▸ Tasks
[a] List every column name that appears in the SQL statements of the duplicate-records SQL thread below.
[b] Extend the duplicate-records SQL thread below, picking up after its final query.

As you can see, this would cut out a great deal of the manual examination of the records.
Ideally, there would be 2 output tables; one for all the records that fit the critera (which is 7500 records). Maybe even a new field can be created with the justifications for it, to be populated by which criteria it was based on. We would also need another table that contains the records that did not meet any of the criteria, so that we can further investigate those records to decide which is the duplicate. Unfortunately, I am not very well versed in sql, so I don’t even know if something like this is possible.
Thank you for your time.

You can write all of these in SQL. Below is the ucode one. It selects all the dupids that have two records, with one of them having ucode = 6. Then picks the other record:
SELECT *
FROM t1
WHERE ucode <> 6
AND dupid IN
(SELECT dupid
FROM t1
INNER JOIN t2
ON t1.idm = t2.ido
GROUP BY dupid
HAVING COUNT(*) = 2
AND EXISTS
(SELECT 1
FROM t1 sub
WHERE ucode = 6
AND sub.dupid = t1.dupid))
This one will give you all the records marked as great and ucode does not = 6:
SELECT *
FROM t1
WHERE great = 'yes'
AND ucode <> 6
This one will give you all the records marked as good that do not have a record in the same dupid marked as great, excluding those with ucode = 6:
SELECT *
FROM t1
WHERE good = 'yes'
AND ucode <> 6
AND NOT EXISTS
(SELECT 1
FROM t1 sub
WHERE great = 'yes'
AND sub.dupid = t1.dupid)
This one finds all records where yo2005 = yes and great = no and good = no and unicode is not equal 6:
SELECT *
FROM t1
WHERE yo2005 = 'yes'
AND ucode <> 6
AND NOT EXISTS
(SELECT 1
FROM t1 sub
WHERE (great = 'yes'
OR good = 'yes')
AND sub.dupid = t1.dupid)

▸ Dataset
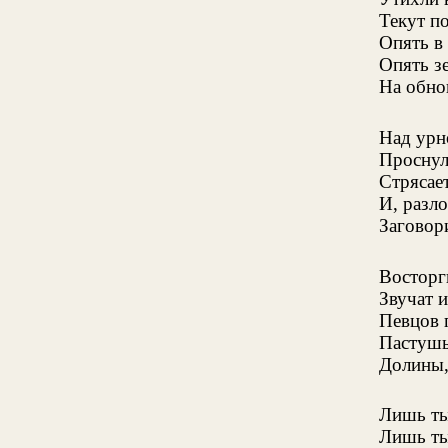
Текут по
Опять в 
Опять з
На обно
Над урн
Проснул
Стрясает
И, разл
Заговори
Восторг
Звучат и
Певцов 
Пастушь
Долины,
Лишь ты
Лишь ты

▸ Task-by-task answers
[a] ucode, dupid, idm, ido, great, good, yo2005

[b]
Finally, this one shows the records where yo1998 = yes and all other conditions fail:
SELECT *
FROM t1
INNER JOIN t2
ON t1.idm = t2.ido
WHERE yo1998 = 'yes'
AND ucode <> 6
AND NOT EXISTS
(SELECT 1
FROM t1 sub
WHERE (great = 'yes'
OR good = 'yes'
OR yo2005 = 'yes')
AND sub.dupid = t1.dupid)
Hopefully these will be useful to you!

I am not sure how you are going to use this, but it may help. I believe it gives you the two tables in your last paragraph (combined in one); the "priority" is a number, corresponding to the six criteria you have.
with
table_1 ( dup_id, idm, ucode, great, good, yo2005 ) as (
select 'a', 1, 6, 'yes', 'yes', 'yes' from dual union all
select 'a', 2, 1, 'no' , 'yes', 'yes' from dual union all
select 'a', 3, 1, 'no' , 'no' , 'yes' from dual union all
select 'b', 4, 1, 'yes', 'yes', 'no' from dual union all
select 'b', 5, 1, 'no' , 'no' , 'no' from dual union all
select 'c', 6, 7, 'no' , 'no' , 'yes' from dual union all
select 'c', 7, 1, 'yes', 'no' , 'no' from dual union all
select 'd', 8, 6, 'no' , 'yes', 'no' from dual union all
select 'd', 9, 1, 'yes', 'no' , 'no' from dual union all
select 'e', 10, 3, 'yes', 'no' , 'yes' from dual union all
select 'e', 11, 4, 'no' , 'yes', 'no' from dual union all
select 'f', 12, 1, 'yes', 'yes', 'yes' from dual union all
select 'f', 13, 1, 'yes', 'no' , 'yes' from dual union all
select 'g', 14, 1, 'no' , 'no' , 'yes' from dual union all
select 'g', 15, 1, 'yes', 'no' , 'no' from dual
),
table_2 ( ido, yo1998 ) as (
select 1, 'yes' from dual union all
select 2, 'no' from dual union all
select 3, 'no' from dual union all
select 4, 'no' from dual union all
select 5, 'no' from dual union all
select 6, 'no' from dual union all
select 7, 'no' from dual union all
select 8, 'yes' from dual union all
select 9, 'yes' from dual union all
select 10, 'yes' from dual union all
select 11, 'yes' from dual union all
select 12, 'yes' from dual union all
select 13, 'no' from dual union all
select 14, 'yes' from dual union all
select 15, 'no' from dual
)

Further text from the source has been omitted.